And then, there was Del Rey's answer to a question about whether his reporting for a book about the Walmart-Amazon competition had changed the way he shops:

"I've covered these companies for a decade, so I have known the pros and cons of how they operate and how the convenience that we seek from them impacts employees and partners and the like. So I've struggled with all that for a while and tried to spread out my shopping. I'd say I didn't really know how good Walmart's online pickup business could be as a shopper. And the other thing is they are now doing this thing at Walmart, which they could have been doing decades ago, which is they will reroute an online order to a store. You order it online. You think it's coming in two days, they realize it's in the store a mile away and it'll show up on your porch that day. And maybe I would've expected that from Amazon, but from Walmart, it seemed like, I know it's not magic, there are people doing this work, but kind of seemed like magic. So if they can execute that at scale it could be really formidable in racing Amazon for our convenience.
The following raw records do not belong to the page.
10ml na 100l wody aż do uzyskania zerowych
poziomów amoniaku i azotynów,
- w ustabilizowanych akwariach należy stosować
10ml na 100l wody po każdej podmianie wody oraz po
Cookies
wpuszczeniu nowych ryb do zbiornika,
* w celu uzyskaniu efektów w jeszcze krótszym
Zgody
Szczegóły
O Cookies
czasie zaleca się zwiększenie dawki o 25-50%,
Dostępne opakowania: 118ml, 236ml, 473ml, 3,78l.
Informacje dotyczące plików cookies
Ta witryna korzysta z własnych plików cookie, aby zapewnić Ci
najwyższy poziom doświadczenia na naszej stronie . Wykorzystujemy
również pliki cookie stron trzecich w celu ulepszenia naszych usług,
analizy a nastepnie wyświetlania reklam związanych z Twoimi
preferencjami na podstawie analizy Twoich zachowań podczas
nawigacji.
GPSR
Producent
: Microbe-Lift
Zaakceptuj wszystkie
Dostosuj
But that was something that was surprising that I learned just reporting out and testing."

You can read the entire interview here.

KC's View:

Lots of seemingly conflicting reporting out there this morning.  On the one hand, Amazon soon is likely to be bigger than Walmart.  On the other, Walmart is a tougher competitor to Amazon than previously expected.

The thing is, all of this may be true.  Which only means that the death match between the two companies may be an extended battle with lots of collateral damage.